La casa se llenó de su presencia como un perfume denso. Teresa siempre había sido fuerte, una mujer de barrio que crió sola a tres hijos después de que papá se fuera con otra. Pero ahora, con sus setenta años y los achaques que no perdonan, parecía más frágil que nunca. Yo, Lucía, la hija del medio, la que nunca se fue demasiado lejos, era su refugio predilecto.
—Mamá, podrías haberme llamado antes de venir— susurré mientras le preparaba un té. Ella me miró con esos ojos que mezclan súplica y reproche.
—¿Y si me pasaba algo sola en casa? ¿Quién me iba a cuidar?—
No supe qué responderle.
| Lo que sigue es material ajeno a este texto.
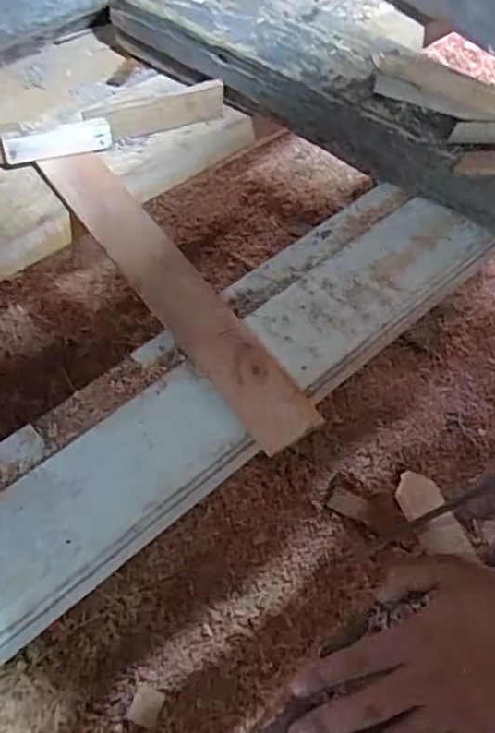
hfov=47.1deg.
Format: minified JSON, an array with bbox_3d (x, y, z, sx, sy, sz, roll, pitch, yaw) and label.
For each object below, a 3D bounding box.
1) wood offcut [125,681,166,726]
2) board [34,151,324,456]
[{"bbox_3d":[-0.133,0.446,0.746,0.037,0.009,0.045,23,63,5],"label":"wood offcut"},{"bbox_3d":[-0.070,-0.077,0.529,0.061,0.015,0.365,-34,71,-18],"label":"board"}]

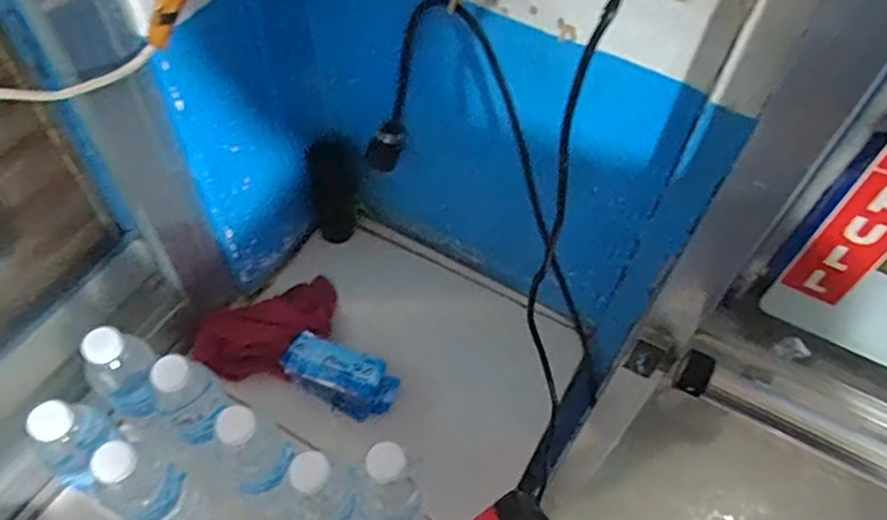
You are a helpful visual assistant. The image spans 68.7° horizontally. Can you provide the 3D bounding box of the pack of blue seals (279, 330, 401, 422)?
[{"bbox_3d":[-0.121,0.137,0.761,0.130,0.061,0.063,25,57,13],"label":"pack of blue seals"}]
La culpa me apretó el pecho. ¿Cómo decirle que mi vida ya era un caos? Que entre el trabajo en la panadería, las tareas de Mateo y las cuentas que nunca alcanzan, apenas podía con lo mío.
Esa noche no dormí. Escuchaba su tos desde el sillón donde decidió instalarse. Pensé en mis hermanos: Javier vive en Córdoba y apenas llama; Mariana tiene su propio infierno con tres chicos y un marido ausente. Siempre fui yo la que estaba cerca, la que podía dejar todo para correr al llamado de mamá.
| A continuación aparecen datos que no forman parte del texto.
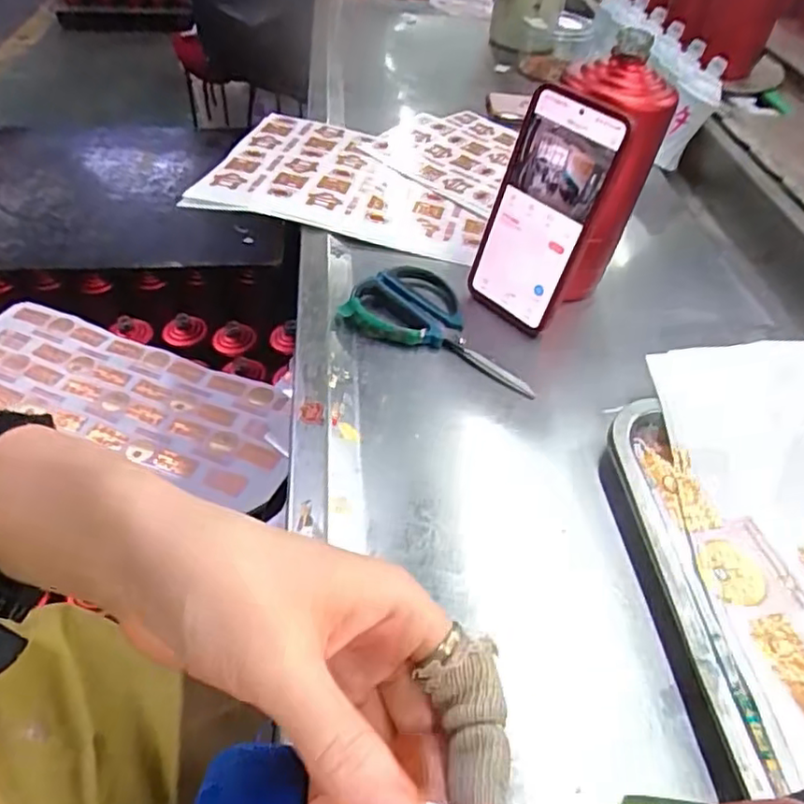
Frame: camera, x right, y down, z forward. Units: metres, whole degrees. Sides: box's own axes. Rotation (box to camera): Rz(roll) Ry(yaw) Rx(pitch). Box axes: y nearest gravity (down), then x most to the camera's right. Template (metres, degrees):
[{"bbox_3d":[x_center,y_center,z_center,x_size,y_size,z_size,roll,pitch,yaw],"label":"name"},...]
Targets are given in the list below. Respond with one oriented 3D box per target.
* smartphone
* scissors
[{"bbox_3d":[0.102,-0.139,0.474,0.082,0.166,0.014,40,39,26],"label":"smartphone"},{"bbox_3d":[0.038,-0.067,0.499,0.157,0.016,0.090,20,48,15],"label":"scissors"}]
A la mañana siguiente, Mateo se despertó confundido al ver a su abuela en casa. —¿Va a quedarse mucho tiempo?— preguntó bajito mientras desayunábamos.
—No lo sé, hijo. No lo sé— respondí, sintiendo una punzada de rabia y ternura al mismo tiempo.
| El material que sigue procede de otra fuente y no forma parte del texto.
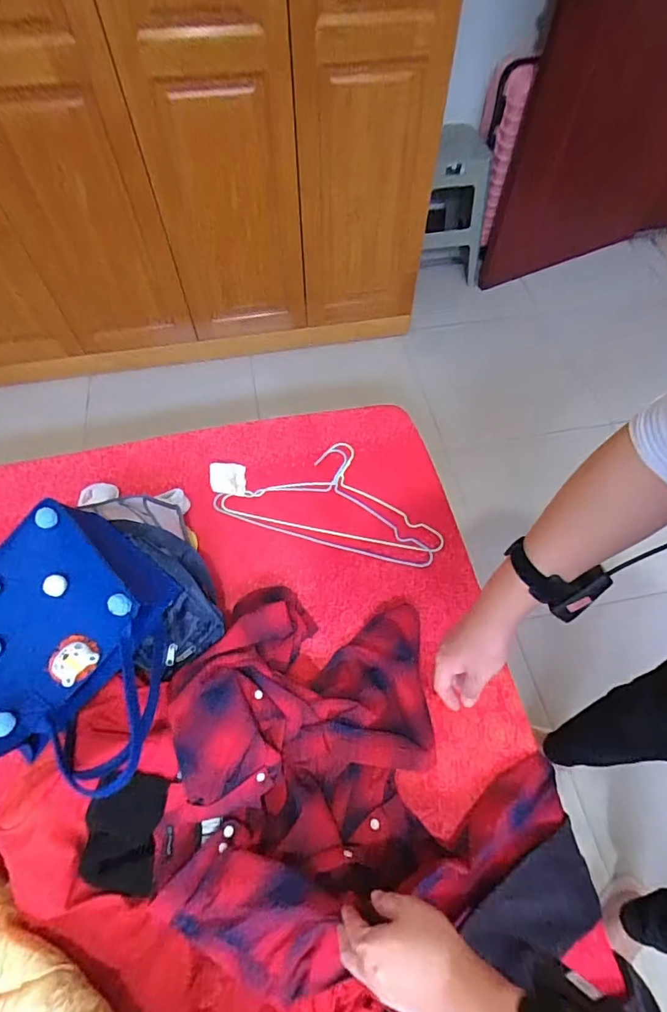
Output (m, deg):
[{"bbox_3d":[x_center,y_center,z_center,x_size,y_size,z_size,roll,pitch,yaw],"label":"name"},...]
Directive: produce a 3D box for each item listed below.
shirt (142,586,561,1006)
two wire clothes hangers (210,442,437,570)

Los días pasaron y la rutina se volvió insoportable. Teresa exigía atención constante: que le alcanzara el remedio, que le preparara sopa, que le leyera las noticias porque “la tele miente”. Yo llegaba agotada del trabajo y aún tenía que ayudar a Mateo con la tarea, lavar ropa y escuchar los lamentos de mamá sobre lo sola que se sentía en su casa.
Una tarde, mientras colgaba ropa en el balcón, escuché a mi madre hablando por teléfono con mi tía Rosa:
—Lucía es buena hija, pero está cansada… A veces siento que le molesto—
Me dolió escuchar eso. ¿Era tan evidente mi fastidio? ¿Acaso no tenía derecho a sentirme abrumada?
Esa noche discutimos. Mamá quería cambiarse a mi cama porque “el sillón le hacía mal a la espalda”. Yo exploté:
—¡Mamá, esta es mi casa! ¡No puedo más! ¡Necesito espacio!—
Ella me miró como si le hubiera clavado un puñal. —Perdón por ser una carga— murmuró antes de encerrarse en el baño.
Me senté en el piso de la cocina y lloré en silencio. Recordé cuando era chica y mamá trabajaba doble turno para darnos de comer. ¿Cómo ponerle límites ahora sin sentirme una mala hija?
Al día siguiente, llamé a Javier. —No puedo sola— le dije entre lágrimas. Él prometió venir el fin de semana siguiente para llevarse a mamá unos días. Mariana también llamó y sugirió buscar una enfermera para turnarnos entre todos.
Cuando le conté a mamá los planes, se quedó callada mucho rato. Finalmente dijo:
—Nunca pensé que iba a necesitar tanto de ustedes… Me da miedo estar sola, Lucía. Pero tampoco quiero destruir tu vida.
Nos abrazamos largo rato. Por primera vez sentí que podía decirle lo que sentía sin miedo a herirla.
El domingo Javier llegó y se llevó a mamá por unos días. La casa quedó silenciosa, pero también llena de culpa y alivio. Mateo me abrazó fuerte:
—¿Estás triste porque la abuela se fue?—
—Un poco sí… pero también estoy cansada, hijo—
Esa noche dormí como hacía meses no dormía.
Hoy mamá está mejor; entre todos nos turnamos para cuidarla. Aprendí que poner límites no es falta de amor, sino una forma de sobrevivir en este mundo donde las mujeres siempre cargamos con todo.
A veces me pregunto: ¿Cuántas Lucías hay allá afuera sintiéndose malas hijas por querer un poco de paz? ¿Hasta cuándo vamos a cargar solas con el peso del cuidado familiar?